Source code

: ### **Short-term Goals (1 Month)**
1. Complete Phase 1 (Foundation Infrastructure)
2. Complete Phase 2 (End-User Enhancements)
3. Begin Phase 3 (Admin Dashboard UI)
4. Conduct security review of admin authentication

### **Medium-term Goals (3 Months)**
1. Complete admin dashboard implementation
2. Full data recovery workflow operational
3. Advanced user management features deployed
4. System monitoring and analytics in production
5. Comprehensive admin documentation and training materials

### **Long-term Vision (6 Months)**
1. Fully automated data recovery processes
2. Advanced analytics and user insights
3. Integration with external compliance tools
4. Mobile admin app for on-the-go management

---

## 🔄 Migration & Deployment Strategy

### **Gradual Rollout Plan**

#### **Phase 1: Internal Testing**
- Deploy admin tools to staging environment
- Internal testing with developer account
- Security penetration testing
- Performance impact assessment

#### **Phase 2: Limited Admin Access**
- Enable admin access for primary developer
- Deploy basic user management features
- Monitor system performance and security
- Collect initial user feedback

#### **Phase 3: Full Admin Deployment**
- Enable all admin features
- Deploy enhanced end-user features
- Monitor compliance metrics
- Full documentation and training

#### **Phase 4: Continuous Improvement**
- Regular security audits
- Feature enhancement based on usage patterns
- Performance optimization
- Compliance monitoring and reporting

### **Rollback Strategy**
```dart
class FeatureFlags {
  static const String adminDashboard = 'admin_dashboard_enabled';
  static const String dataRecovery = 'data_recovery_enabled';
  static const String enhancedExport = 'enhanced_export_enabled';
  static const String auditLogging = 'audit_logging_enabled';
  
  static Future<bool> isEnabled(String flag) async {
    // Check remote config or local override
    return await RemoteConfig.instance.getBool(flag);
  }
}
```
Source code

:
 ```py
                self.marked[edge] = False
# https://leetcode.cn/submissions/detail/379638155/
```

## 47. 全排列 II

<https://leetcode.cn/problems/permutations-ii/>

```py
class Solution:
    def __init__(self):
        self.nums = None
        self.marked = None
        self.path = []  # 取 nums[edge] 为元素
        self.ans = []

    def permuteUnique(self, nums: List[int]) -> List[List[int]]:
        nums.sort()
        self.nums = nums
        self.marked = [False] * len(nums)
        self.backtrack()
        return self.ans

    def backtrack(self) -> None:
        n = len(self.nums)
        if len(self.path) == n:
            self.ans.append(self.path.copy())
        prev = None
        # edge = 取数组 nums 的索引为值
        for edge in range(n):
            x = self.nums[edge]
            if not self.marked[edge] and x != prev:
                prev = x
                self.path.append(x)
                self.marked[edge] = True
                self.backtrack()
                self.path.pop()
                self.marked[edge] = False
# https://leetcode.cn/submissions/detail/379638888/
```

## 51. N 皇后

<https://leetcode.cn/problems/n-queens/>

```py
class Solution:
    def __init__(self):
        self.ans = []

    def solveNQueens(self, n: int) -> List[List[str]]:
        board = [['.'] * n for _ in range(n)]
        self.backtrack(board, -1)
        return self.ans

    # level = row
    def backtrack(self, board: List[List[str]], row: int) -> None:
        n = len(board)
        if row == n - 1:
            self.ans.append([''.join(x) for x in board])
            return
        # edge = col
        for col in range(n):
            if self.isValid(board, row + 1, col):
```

**What you should do**:
Repeat all the lines above, keeping them exactly as they are.

**Your response**:
Source code

: ### **Short-term Goals (1 Month)**
1. Complete Phase 1 (Foundation Infrastructure)
2. Complete Phase 2 (End-User Enhancements)
3. Begin Phase 3 (Admin Dashboard UI)
4. Conduct security review of admin authentication

### **Medium-term Goals (3 Months)**
1. Complete admin dashboard implementation
2. Full data recovery workflow operational
3. Advanced user management features deployed
4. System monitoring and analytics in production
5. Comprehensive admin documentation and training materials

### **Long-term Vision (6 Months)**
1. Fully automated data recovery processes
2. Advanced analytics and user insights
3. Integration with external compliance tools
4. Mobile admin app for on-the-go management

---

## 🔄 Migration & Deployment Strategy

### **Gradual Rollout Plan**

#### **Phase 1: Internal Testing**
- Deploy admin tools to staging environment
- Internal testing with developer account
- Security penetration testing
- Performance impact assessment

#### **Phase 2: Limited Admin Access**
- Enable admin access for primary developer
- Deploy basic user management features
- Monitor system performance and security
- Collect initial user feedback

#### **Phase 3: Full Admin Deployment**
- Enable all admin features
- Deploy enhanced end-user features
- Monitor compliance metrics
- Full documentation and training

#### **Phase 4: Continuous Improvement**
- Regular security audits
- Feature enhancement based on usage patterns
- Performance optimization
- Compliance monitoring and reporting

### **Rollback Strategy**
```dart
class FeatureFlags {
  static const String adminDashboard = 'admin_dashboard_enabled';
  static const String dataRecovery = 'data_recovery_enabled';
  static const String enhancedExport = 'enhanced_export_enabled';
  static const String auditLogging = 'audit_logging_enabled';
  
  static Future<bool> isEnabled(String flag) async {
    // Check remote config or local override
    return await RemoteConfig.instance.getBool(flag);
  }
}
```
Source code

:
 ```py
                self.marked[edge] = False
# https://leetcode.cn/submissions/detail/379638155/
```

## 47. 全排列 II

<https://leetcode.cn/problems/permutations-ii/>

```py
class Solution:
    def __init__(self):
        self.nums = None
        self.marked = None
        self.path = []  # 取 nums[edge] 为元素
        self.ans = []

    def permuteUnique(self, nums: List[int]) -> List[List[int]]:
        nums.sort()
        self.nums = nums
        self.marked = [False] * len(nums)
        self.backtrack()
        return self.ans

    def backtrack(self) -> None:
        n = len(self.nums)
        if len(self.path) == n:
            self.ans.append(self.path.copy())
        prev = None
        # edge = 取数组 nums 的索引为值
        for edge in range(n):
            x = self.nums[edge]
            if not self.marked[edge] and x != prev:
                prev = x
                self.path.append(x)
                self.marked[edge] = True
                self.backtrack()
                self.path.pop()
                self.marked[edge] = False
# https://leetcode.cn/submissions/detail/379638888/
```

## 51. N 皇后

<https://leetcode.cn/problems/n-queens/>

```py
class Solution:
    def __init__(self):
        self.ans = []

    def solveNQueens(self, n: int) -> List[List[str]]:
        board = [['.'] * n for _ in range(n)]
        self.backtrack(board, -1)
        return self.ans

    # level = row
    def backtrack(self, board: List[List[str]], row: int) -> None:
        n = len(board)
        if row == n - 1:
            self.ans.append([''.join(x) for x in board])
            return
        # edge = col
        for col in range(n):
            if self.isValid(board, row + 1, col):
```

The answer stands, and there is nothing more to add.